--- DATASET RECORDS ---
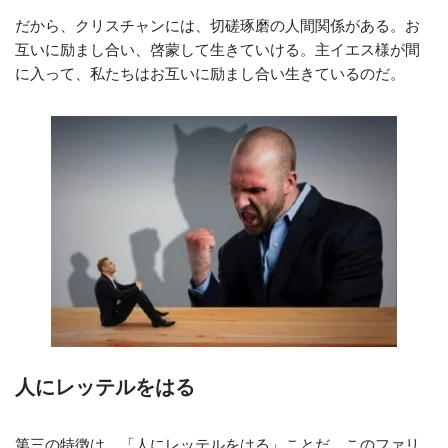
だから、クリスチャンには、切磋琢磨の人間関係がある。お
互いに励まし合い、啓蒙して生きていける。主イエス様が間
に入って、私たちはお互いに励まし合い生きているのだ。
人にレッテルをはる
第三の特徴は、「人にレッテルをはる」ことだ。このファリ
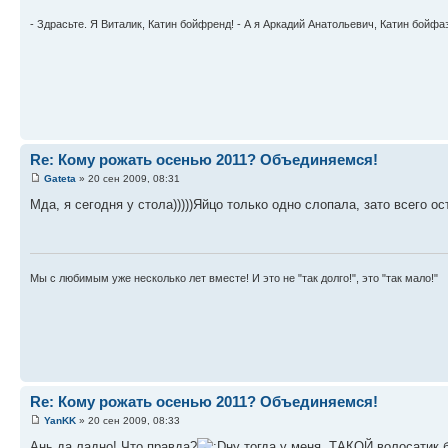
- Здрасьте. Я Виталик, Катин бойфренд! - А я Аркадий Анатольевич, Катин бойфа
Re: Кому рожать осенью 2011? Объединяемся!
Gateta
» 20 сен 2009, 08:31
Мда, я сегодня у стола)))))Яйцо только одно слопала, зато всего ост
Мы с любимым уже несколько лет вместе! И это не "так долго!", это "так мало!"
Re: Кому рожать осенью 2011? Объединяемся!
YanKK
» 20 сен 2009, 08:33
Ань да ладно! Что правда?
ну тогда у меня ТАКОЙ волосатик бу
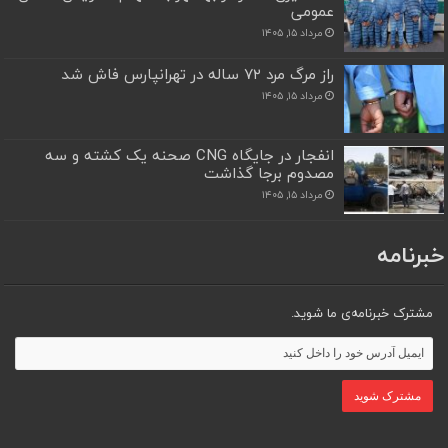
عمومی
مرداد ۱۵, ۱۴۰۵
راز مرگ مرد ۷۲ ساله در تهرانپارس فاش شد
مرداد ۱۵, ۱۴۰۵
انفجار در جایگاه CNG صحنه یک کشته و سه
مصدوم برجا گذاشت
مرداد ۱۵, ۱۴۰۵
خبرنامه
مشترک خبرنامه‌ی ما شوید.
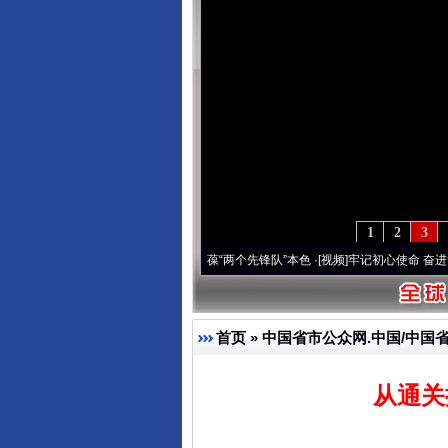
1
2
3
刻改变雪域高原..
·[视频]
永葆“两个先锋队”本色
·[视频]
牢记初心使命 奋进复兴征程丨宝
首页
»
中国省市公众网.中国/中国
从通关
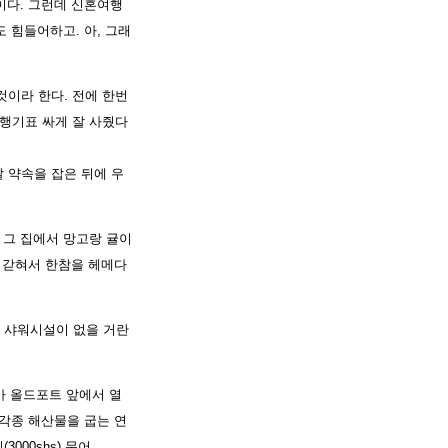
이다. 그런데 신혼여행
 힘들어하고. 아, 그래
것이라 한다. 전에 한번
행기표 싸게 잘 사줬다
 약속을 잡은 뒤에 우
) 그 집에서 망고랑 귤이
에 갇혀서 한참을 헤메다
 샤워시설이 없을 거란
가 올드포트 앞에서 열
 각종 해산물을 굽는 연
000shs) 문어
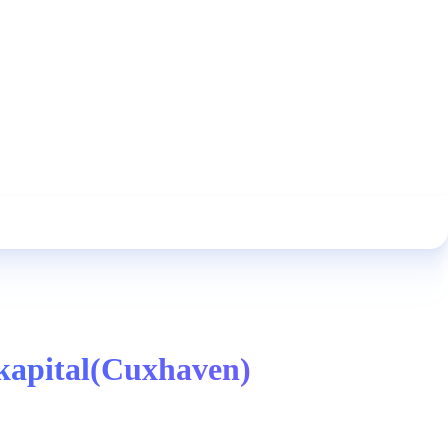
nkapital(Cuxhaven)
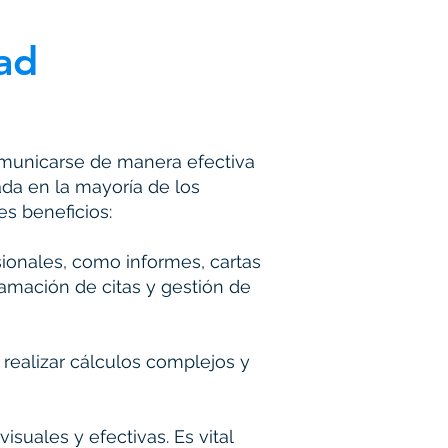
dad
 comunicarse de manera efectiva
da en la mayoría de los
s beneficios:
ionales, como informes, cartas
ramación de citas y gestión de
 realizar cálculos complejos y
suales y efectivas. Es vital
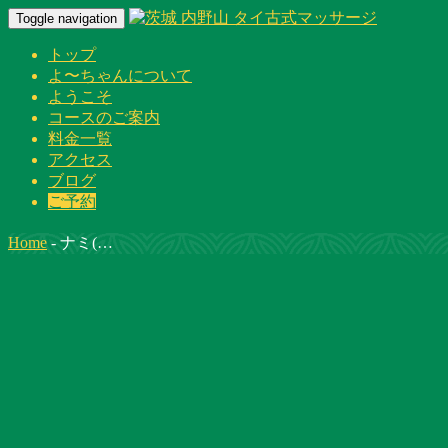
Toggle navigation
トップ
よ〜ちゃんについて
ようこそ
コースのご案内
料金一覧
アクセス
ブログ
ご予約
Home
-
ナミ(…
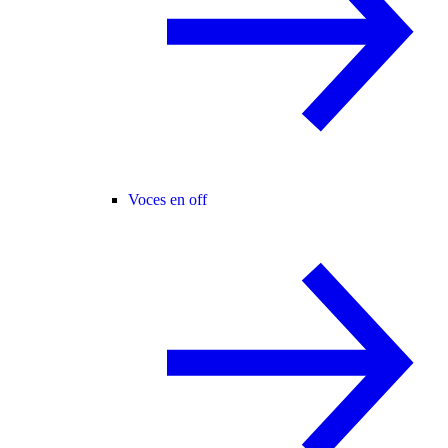
Voces en off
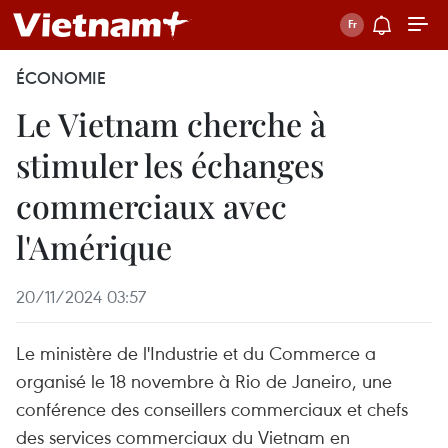
ÉCONOMIE
Le Vietnam cherche à
stimuler les échanges
commerciaux avec
l'Amérique
20/11/2024 03:57
Le ministère de l'Industrie et du Commerce a
organisé le 18 novembre à Rio de Janeiro, une
conférence des conseillers commerciaux et chefs
des services commerciaux du Vietnam en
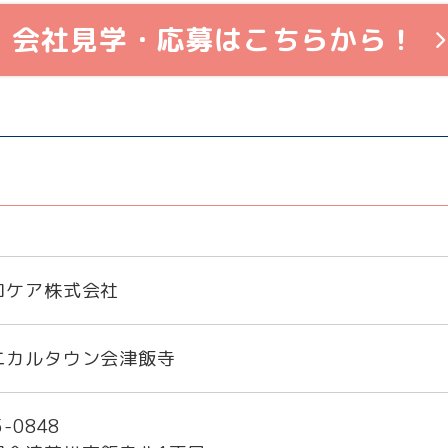
会社見学・応募はこちらから！
ロケア株式会社
ニカルタウン会津飯寺
-0848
---
#### ASSIGNED TASK
When copying the records above, please match them exactly but leave out all pictures.

#### RESPONSE TO THE EXERCISE
だから、クリスチャンには、切磋琢磨の人間関係がある。お
互いに励まし合い、啓蒙して生きていける。主イエス様が間
に入って、私たちはお互いに励まし合い生きているのだ。
人にレッテルをはる
第三の特徴は、「人にレッテルをはる」ことだ。このファリ
- Здрасьте. Я Виталик, Катин бойфренд! - А я Аркадий Анатольевич, Катин бойфа
Re: Кому рожать осенью 2011? Объединяемся!
Gateta
» 20 сен 2009, 08:31
Мда, я сегодня у стола)))))Яйцо только одно слопала, зато всего ост
Мы с любимым уже несколько лет вместе! И это не "так долго!", это "так мало!"
Re: Кому рожать осенью 2011? Объединяемся!
YanKK
» 20 сен 2009, 08:33
Ань да ладно! Что правда?
ну тогда у меня ТАКОЙ волосатик бу
عمومی
مرداد ۱۵, ۱۴۰۵
راز مرگ مرد ۷۲ ساله در تهرانپارس فاش شد
مرداد ۱۵, ۱۴۰۵
انفجار در جایگاه CNG صحنه یک کشته و سه
مصدوم برجا گذاشت
مرداد ۱۵, ۱۴۰۵
خبرنامه
مشترک خبرنامه‌ی ما شوید.
1
2
3
刻改变雪域高原..
·[视频]
永葆“两个先锋队”本色
·[视频]
牢记初心使命 奋进复兴征程丨宝
首页
»
中国省市公众网.中国/中国
从通关
이다. 그런데 신혼여행
 힘들어하고. 아, 그래
것이라 한다. 전에 한번
행기표 싸게 잘 사줬다
 약속을 잡은 뒤에 우
) 그 집에서 망고랑 귤이
에 갇혀서 한참을 헤메다
 샤워시설이 없을 거란
가 올드포트 앞에서 열
 각종 해산물을 굽는 연
000shs) 문어
nkapital(Cuxhaven)
dad
 comunicarse de manera efectiva
da en la mayoría de los
s beneficios:
ionales, como informes, cartas
ramación de citas y gestión de
 realizar cálculos complejos y
suales y efectivas. Es vital
Toggle navigation
トップ
よ〜ちゃんについて
ようこそ
コースのご案内
料金一覧
アクセス
ブログ
ご予約
Home
-
ナミ(…
Voces en off
ÉCONOMIE
Le Vietnam cherche à
stimuler les échanges
commerciaux avec
l'Amérique
20/11/2024 03:57
Le ministère de l'Industrie et du Commerce a
organisé le 18 novembre à Rio de Janeiro, une
conférence des conseillers commerciaux et chefs
des services commerciaux du Vietnam en
会社見学・応募はこちらから！
ロケア株式会社
ニカルタウン会津飯寺
-0848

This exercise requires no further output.